REQUEST = All lines from the one holding "Type = 'b101;#10;" down to the last line of the entries are to be reproduced exactly, with no other lines.

AVAILABLE DATA =
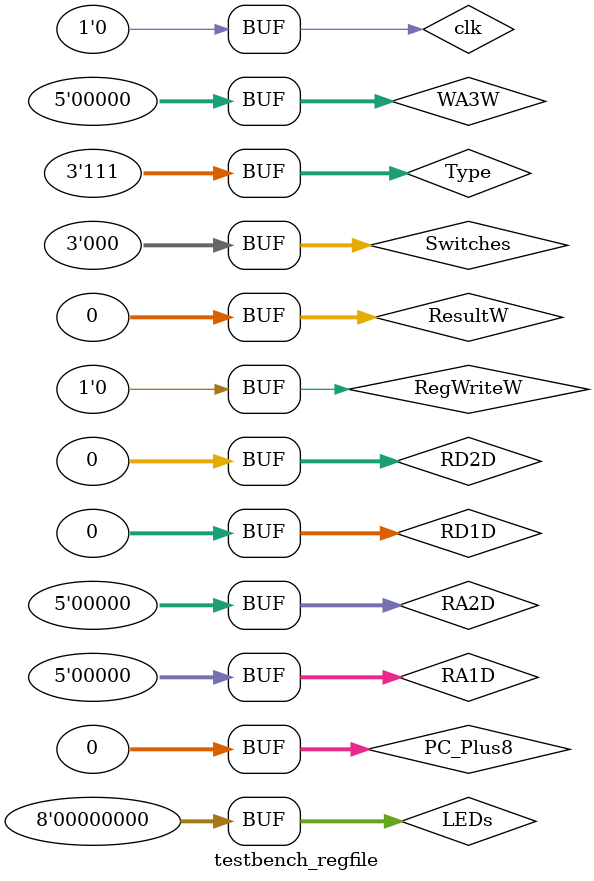
<source format=sv>
`timescale 1 ps / 1 ps
module testbench_regfile();
	
	logic clk;
	logic RegWriteW;
	logic [4:0] RA1D, RA2D, WA3W;
	logic [31:0] ResultW, PC_Plus8;
	logic [31:0] RD1D, RD2D;
	logic [7:0] LEDs;
	logic [2:0] Switches;
	logic [2:0] Type;
	
	regfile rf(clk, RegWriteW, RA1D, RA2D,
					WA3W, ResultW, PCPlus8D,
					RD1D, RD2D,
					LEDs,
					Switches,
					Type);
	
	initial begin
		
		// -------- Asignando valores ------------
		
		// Prueba con operaciones aritméticas
		
		//Switches en 11 para indicar que se tienen que inicializar los registros contadores
		
		clk = 1; ; Switches = 3'b011;#10;
		clk = 0; #10;
		
		//Hace operación aritmética entre registros
		
		clk = 1; RegWriteW = 0; RA1D = 'b0; RA2D = 'b0; WA3W = 'b0; ResultW = 'b0; PC_Plus8 = 'b0; RD1D = 'b0; RD2D = 'b0; LEDs = 'b0; Switches = 'b0; Type = 'b000;#10;
		clk = 0; #10;
		//Hace operación aritmética con inmediatos
		
		clk = 1; RegWriteW = 0; RA1D = 'b0; RA2D = 'b0; WA3W = 'b0; ResultW = 'b0; PC_Plus8 = 'b0; RD1D = 'b0; RD2D = 'b0; LEDs = 'b0; Switches = 'b0; Type = 'b001;#10;
		clk = 0; #10;
		//Hace operación store o load
		
		clk = 1; RegWriteW = 0; RA1D = 'b0; RA2D = 'b0; WA3W = 'b0; ResultW = 'b0; PC_Plus8 = 'b0; RD1D = 'b0; RD2D = 'b0; LEDs = 'b0; Switches = 'b0; Type = 'b100;#10;
		clk = 0; #10;
		
		
		clk = 1; RegWriteW = 0; RA1D = 'b0; RA2D = 'b0; WA3W = 'b0; ResultW = 'b0; PC_Plus8 = 'b0; RD1D = 'b0; RD2D = 'b0; LEDs = 'b0; Switches = 'b0; Type = 'b101;#10;
		clk = 0; #10;
		//Clock extra para revisar
		
		clk = 1; RegWriteW = 0; RA1D = 'b0; RA2D = 'b0; WA3W = 'b0; ResultW = 'b0; PC_Plus8 = 'b0; RD1D = 'b0; RD2D = 'b0; LEDs = 'b0; Switches = 'b0; Type = 'b111;#10;
		clk = 0; #10;
	end
	
endmodule
</source>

SOLUTION TO THIS TASK =
		clk = 1; RegWriteW = 0; RA1D = 'b0; RA2D = 'b0; WA3W = 'b0; ResultW = 'b0; PC_Plus8 = 'b0; RD1D = 'b0; RD2D = 'b0; LEDs = 'b0; Switches = 'b0; Type = 'b101;#10;
		clk = 0; #10;
		//Clock extra para revisar
		
		clk = 1; RegWriteW = 0; RA1D = 'b0; RA2D = 'b0; WA3W = 'b0; ResultW = 'b0; PC_Plus8 = 'b0; RD1D = 'b0; RD2D = 'b0; LEDs = 'b0; Switches = 'b0; Type = 'b111;#10;
		clk = 0; #10;
	end
	
endmodule
</source>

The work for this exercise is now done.